Note on the numbers: The increases in other health spending programs are sprinkled throughout CBO’s analysis of the bill. I calculated the $217 billion figure by adding up all the individual line items that increased direct spending, with a couple of exceptions. First, I did not include the interaction effects that CBO lists as the end of the estimate because I was not sure how to allocate them; the interactions are large and could have a material effect on my estimate, potentially up or down. Second, there was one policy that led to both spending increases and spending decreases; since the decreases were larger, I didn’t include any of the increases in my figure. I am certainly open to other suggestions about how to add up the other spending in the bill.

18 thoughts on “The House Health Bill Costs Almost $1.3 Trillion”

  1. Who is going to pay the fine for the people who refuse to buy health care insurance.

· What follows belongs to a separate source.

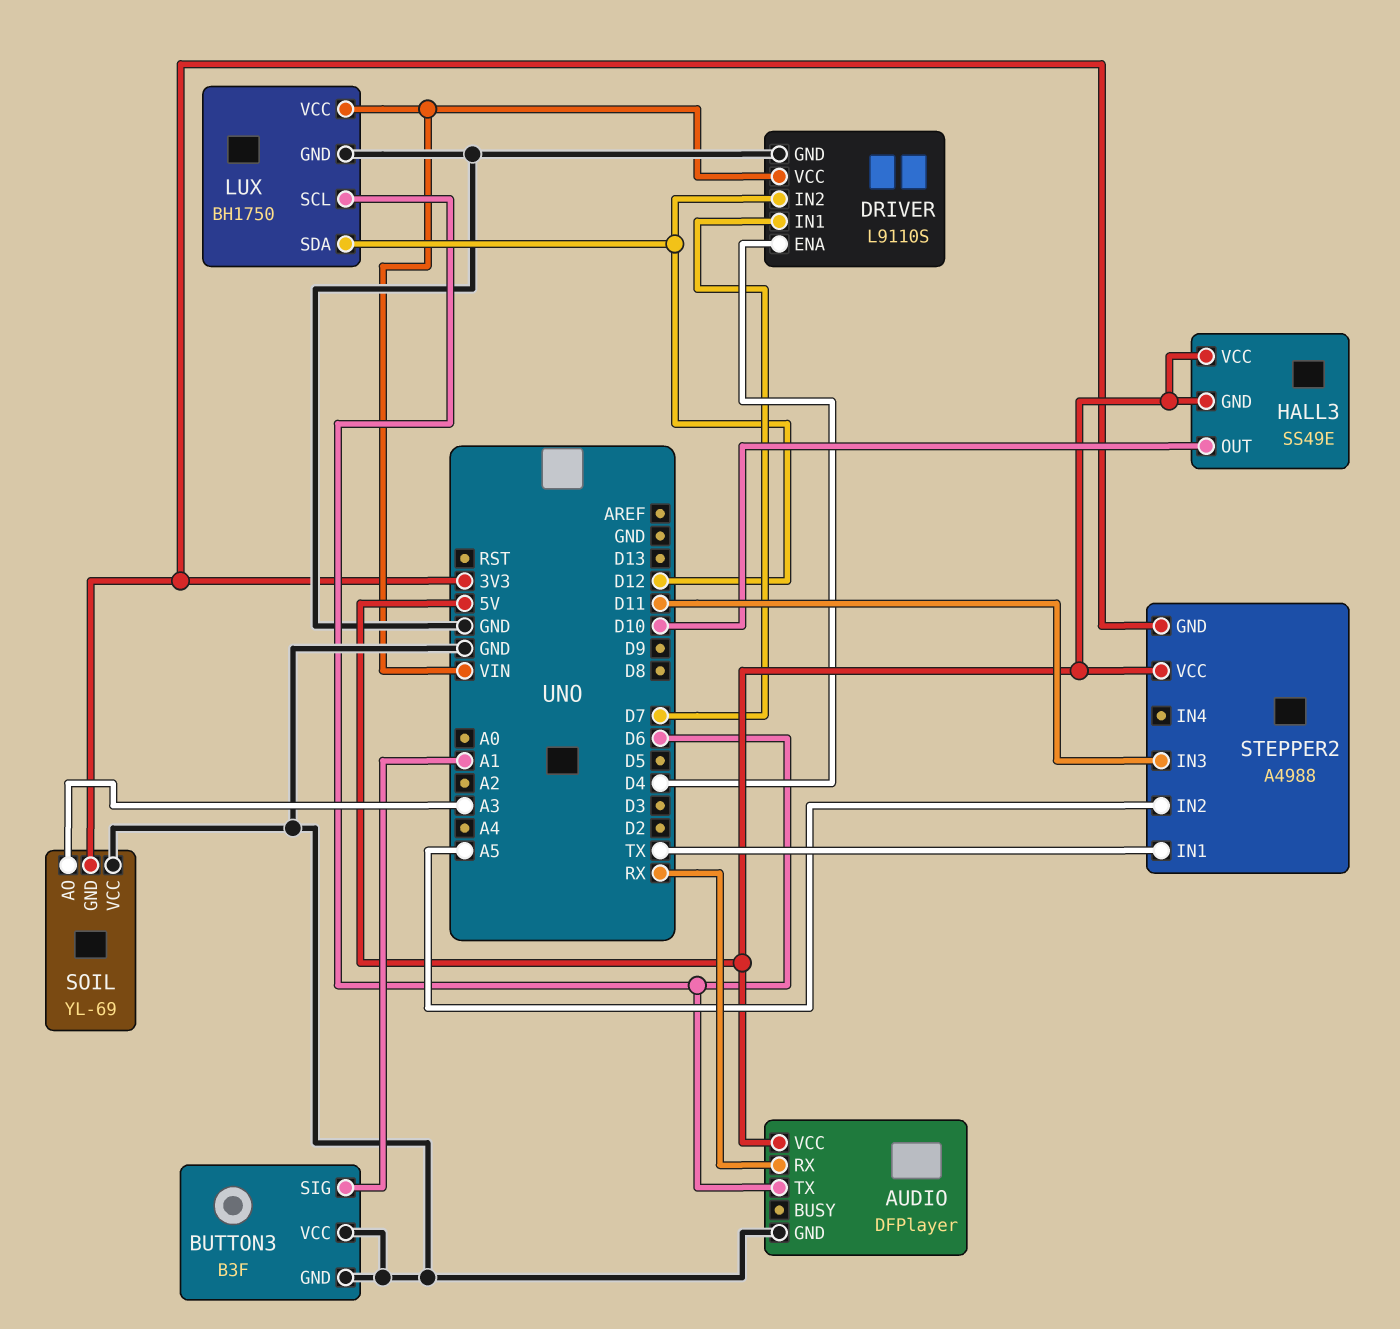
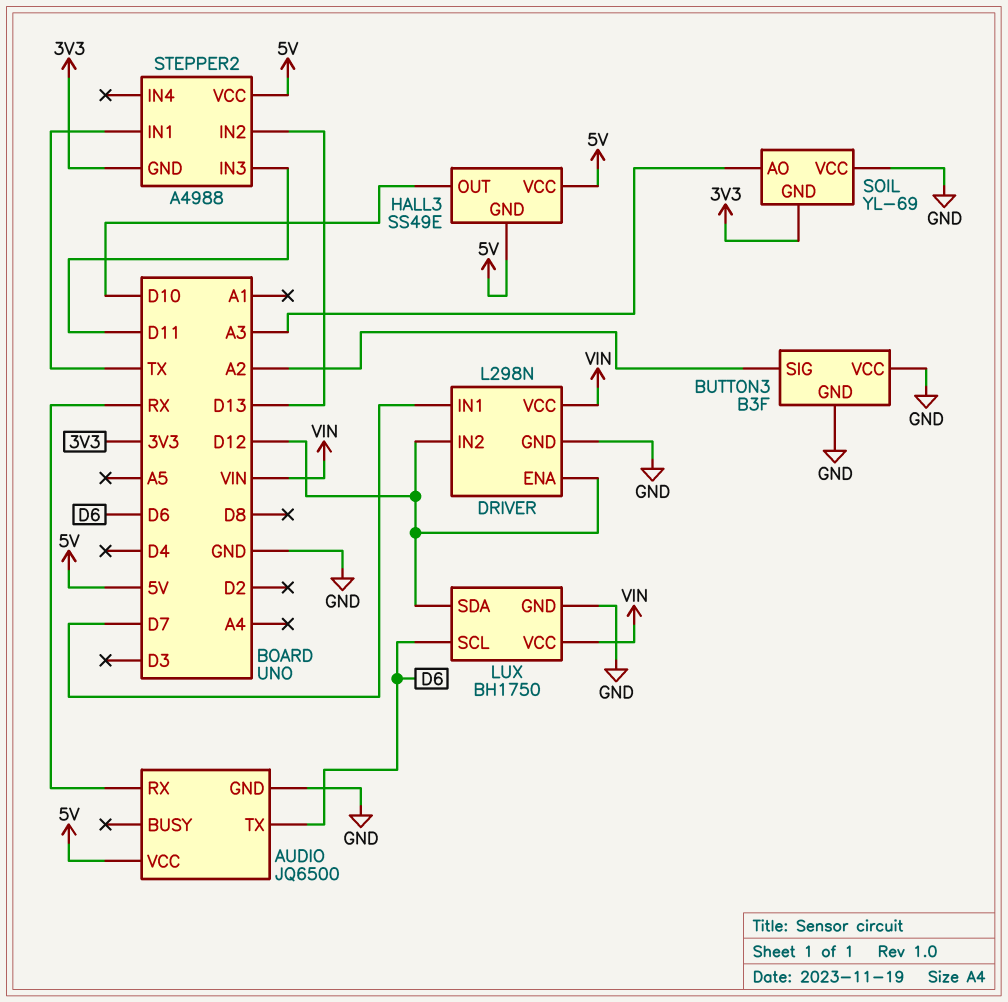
AUDIO: DFPlayer -> JQ6500
BUTTON3 pin SIG: A1 -> A2
DRIVER: L9110S -> L298N
DRIVER pin ENA: D4 -> D12
STEPPER2 pin IN2: A5 -> D13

Are we going to let them die if they are brought into the hospital without insurance? Is death the penalty? Or going without the cast on a leg the penalty? And what is the deductable on this insurance? It is not like car insurance where there is a penalty if caught without a license and or insurance. The whole thing does not make sense to me. Does not give any incentive to those who choose not to take out insurance to do so.

    Plus, I do not believe that taxpayers should pay for abortions. ABORTIONS are not health issues. The same people would be getting abortions as if they were pills.

  2. Who to believe? Need to know party affiliation of article writer before believing it!
    Health Care costs LESS in countries that have healthcare coverage for ALL their citizens. Looks like Americans want to believe Insurance-bribed writers and not examine the facts—how have we gotten so selfish as to not look after our fellow Americans who have lost insurance with jobs due to this “recession,” or lost insurance due to being too ill?